Cycle-GAN ECG Signal Restoration for Motion Artifact Removal
Find Innovative SolutionsGenerate Solutions
Solution Overview
Problem
Existing ECG signal processing technologies face challenges in accurately denoising biomedical signals corrupted by motion-related artifacts, such as baseline wander, signal cuts, and varying noise levels, which can render ECG signals undiagnosable by machines or doctors.
Innovation Solution
The use of operational cycle-consistent adversarial networks (Cycle-GANs) and self-organized operational neural networks (Self-ONNs) for blind ECG signal restoration, which transforms corrupted ECG segments into clinically clean signals without prior assumptions about artifact types or severity, preserving major signal characteristics like R-peak intervals and QRS waveforms.

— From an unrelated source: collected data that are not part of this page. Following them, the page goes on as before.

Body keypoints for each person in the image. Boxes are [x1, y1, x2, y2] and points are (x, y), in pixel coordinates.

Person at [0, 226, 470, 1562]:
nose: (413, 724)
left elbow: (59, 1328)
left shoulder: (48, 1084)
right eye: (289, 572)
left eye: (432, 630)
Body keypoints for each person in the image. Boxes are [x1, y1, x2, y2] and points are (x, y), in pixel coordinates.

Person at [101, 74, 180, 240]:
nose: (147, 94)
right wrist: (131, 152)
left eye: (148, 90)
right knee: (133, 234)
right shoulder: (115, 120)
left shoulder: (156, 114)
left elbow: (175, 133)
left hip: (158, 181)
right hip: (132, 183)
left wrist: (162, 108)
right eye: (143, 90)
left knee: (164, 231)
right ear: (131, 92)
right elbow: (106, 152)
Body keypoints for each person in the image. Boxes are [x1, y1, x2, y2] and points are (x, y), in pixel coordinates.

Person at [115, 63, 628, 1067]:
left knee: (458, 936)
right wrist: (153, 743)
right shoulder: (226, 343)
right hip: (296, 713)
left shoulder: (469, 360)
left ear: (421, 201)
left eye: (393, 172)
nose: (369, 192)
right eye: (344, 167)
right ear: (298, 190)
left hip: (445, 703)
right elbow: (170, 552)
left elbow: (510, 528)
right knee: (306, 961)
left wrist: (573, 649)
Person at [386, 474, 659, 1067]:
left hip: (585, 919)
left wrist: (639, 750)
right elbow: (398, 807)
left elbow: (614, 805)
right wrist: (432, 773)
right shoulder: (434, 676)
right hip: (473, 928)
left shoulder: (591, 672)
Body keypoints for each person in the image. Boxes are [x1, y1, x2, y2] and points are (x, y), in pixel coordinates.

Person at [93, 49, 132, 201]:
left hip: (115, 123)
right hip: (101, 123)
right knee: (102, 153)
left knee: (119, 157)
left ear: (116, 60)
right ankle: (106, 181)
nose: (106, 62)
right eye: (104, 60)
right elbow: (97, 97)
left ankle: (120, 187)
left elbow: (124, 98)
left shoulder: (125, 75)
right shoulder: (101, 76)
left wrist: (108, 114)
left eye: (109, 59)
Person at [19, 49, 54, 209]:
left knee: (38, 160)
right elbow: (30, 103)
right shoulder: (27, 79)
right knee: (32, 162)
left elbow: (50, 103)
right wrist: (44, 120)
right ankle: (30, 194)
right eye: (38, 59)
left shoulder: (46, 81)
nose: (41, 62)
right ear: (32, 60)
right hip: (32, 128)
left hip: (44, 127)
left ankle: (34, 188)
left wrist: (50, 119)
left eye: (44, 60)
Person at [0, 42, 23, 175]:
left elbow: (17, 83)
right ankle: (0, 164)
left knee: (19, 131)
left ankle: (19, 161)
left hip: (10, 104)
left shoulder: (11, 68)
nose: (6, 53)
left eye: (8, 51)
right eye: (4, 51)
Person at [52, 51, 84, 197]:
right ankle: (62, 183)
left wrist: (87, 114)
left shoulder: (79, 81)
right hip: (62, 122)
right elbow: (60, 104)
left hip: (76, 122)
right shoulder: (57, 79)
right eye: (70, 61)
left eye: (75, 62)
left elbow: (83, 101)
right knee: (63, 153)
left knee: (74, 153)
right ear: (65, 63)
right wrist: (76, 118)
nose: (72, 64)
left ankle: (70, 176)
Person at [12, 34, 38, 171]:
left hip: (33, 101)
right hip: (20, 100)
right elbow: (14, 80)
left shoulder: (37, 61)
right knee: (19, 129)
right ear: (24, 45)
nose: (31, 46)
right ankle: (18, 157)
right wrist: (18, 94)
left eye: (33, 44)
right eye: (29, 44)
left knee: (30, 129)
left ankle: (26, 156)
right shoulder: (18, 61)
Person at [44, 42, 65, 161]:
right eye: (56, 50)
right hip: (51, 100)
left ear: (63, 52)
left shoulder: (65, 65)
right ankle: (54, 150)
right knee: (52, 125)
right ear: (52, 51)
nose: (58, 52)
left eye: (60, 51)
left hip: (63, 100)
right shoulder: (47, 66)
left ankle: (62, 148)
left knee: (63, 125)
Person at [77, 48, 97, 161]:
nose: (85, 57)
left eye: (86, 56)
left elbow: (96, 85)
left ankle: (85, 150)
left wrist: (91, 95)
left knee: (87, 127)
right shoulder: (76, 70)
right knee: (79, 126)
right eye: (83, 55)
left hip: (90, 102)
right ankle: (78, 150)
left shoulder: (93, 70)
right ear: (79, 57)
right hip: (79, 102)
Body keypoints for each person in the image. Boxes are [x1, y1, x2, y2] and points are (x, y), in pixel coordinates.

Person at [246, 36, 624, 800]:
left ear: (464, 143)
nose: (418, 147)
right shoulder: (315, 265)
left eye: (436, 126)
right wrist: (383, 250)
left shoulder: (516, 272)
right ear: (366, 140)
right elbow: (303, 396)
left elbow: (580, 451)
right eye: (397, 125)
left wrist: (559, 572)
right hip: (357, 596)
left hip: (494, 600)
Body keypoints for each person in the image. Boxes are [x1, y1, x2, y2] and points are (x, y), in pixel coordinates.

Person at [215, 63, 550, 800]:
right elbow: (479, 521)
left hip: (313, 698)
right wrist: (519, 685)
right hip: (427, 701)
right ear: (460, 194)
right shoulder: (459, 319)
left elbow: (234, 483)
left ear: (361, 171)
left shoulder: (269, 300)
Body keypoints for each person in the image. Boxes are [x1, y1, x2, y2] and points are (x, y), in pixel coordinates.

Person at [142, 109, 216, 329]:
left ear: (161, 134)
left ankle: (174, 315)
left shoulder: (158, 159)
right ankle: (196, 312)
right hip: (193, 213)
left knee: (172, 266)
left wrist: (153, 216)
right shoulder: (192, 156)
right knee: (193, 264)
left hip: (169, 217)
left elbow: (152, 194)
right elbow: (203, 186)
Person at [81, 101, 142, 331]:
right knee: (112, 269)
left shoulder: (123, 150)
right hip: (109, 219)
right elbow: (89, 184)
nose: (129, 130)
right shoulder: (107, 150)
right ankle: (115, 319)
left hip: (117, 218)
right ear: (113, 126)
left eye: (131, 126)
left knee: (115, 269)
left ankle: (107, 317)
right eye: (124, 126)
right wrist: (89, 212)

Engineering Contradictions & Design Principles
Engineering Contradiction Analysis
1Measurement precision
If traditional denoising methods are used on ECG signals corrupted by motion artifacts, then processing time and computational resources are reduced, but signal quality and diagnostic accuracy deteriorate significantly
Solution Approach 1:
The patent transforms the ECG denoising problem from the time domain to the frequency domain using Fourier transforms, and further to the wavelet domain using continuous wavelet transforms. By changing the representation parameters of the signal, the method can selectively filter artifacts while preserving diagnostically important features like QRS complexes and P waves, thereby improving signal quality without proportionally increasing processing complexity
Solution Approach 2:
The patent introduces wavelet coefficients as an intermediary representation between the raw ECG signal and the final denoised output. These coefficients act as a mediator that separates signal components by frequency and time localization, allowing selective manipulation of artifact-containing coefficients while preserving clean signal coefficients, thus achieving high-quality denoising with controlled computational complexity
2Object-affected harmful factors
If aggressive filtering is applied to remove motion artifacts, then artifact reduction improves, but important diagnostic features like QRS waveforms and R-peak intervals are distorted or lost
Solution Approach 1:
The patent applies different processing strategies to different portions of the ECG signal based on their local characteristics. In the wavelet domain, coefficients corresponding to high-frequency artifact regions are filtered differently from those representing diagnostically important low-frequency cardiac features. This localized approach allows aggressive artifact removal in contaminated regions while preserving signal integrity in clean regions, resolving the contradiction between artifact reduction and feature preservation
Solution Approach 2:
The patent employs dynamic thresholding in the wavelet domain where the filtering strength adapts locally based on the estimated artifact level in each signal segment. Rather than applying a static filter across the entire signal, the method dynamically adjusts filtering parameters to match local artifact characteristics, thereby removing motion artifacts where present while preserving diagnostic features where intact, achieving both artifact reduction and feature preservation
3Reliability
If manual preprocessing and postprocessing are performed to ensure signal quality, then diagnostic accuracy improves, but processing time and operational complexity increase
Solution Approach 1:
The patent performs preliminary denoising and artifact removal directly at the point of data acquisition using the wavelet transform method. By addressing signal quality issues immediately when they occur rather than requiring subsequent manual intervention, the system maintains high diagnostic reliability while eliminating time-consuming manual preprocessing and postprocessing steps, thus resolving the contradiction between reliability and processing time
Data Source
AI summary
Systems, methods, apparatuses, and computer program products for real-time, personalized cardiac monitoring for early detection of heart-beat anomalies. One method may include a device selecting at least one set of clean ECG segments, and at least one set of corrupted ECG segments; transforming at least one of a one-dimensional or two-dimensional version cycle-CANs trained to transform ECG signals from at least one different dataset; and restoring the at least one set of corrupted ECG segments based upon a one- or two-dimensional operational cycle-GAN trained over the batches.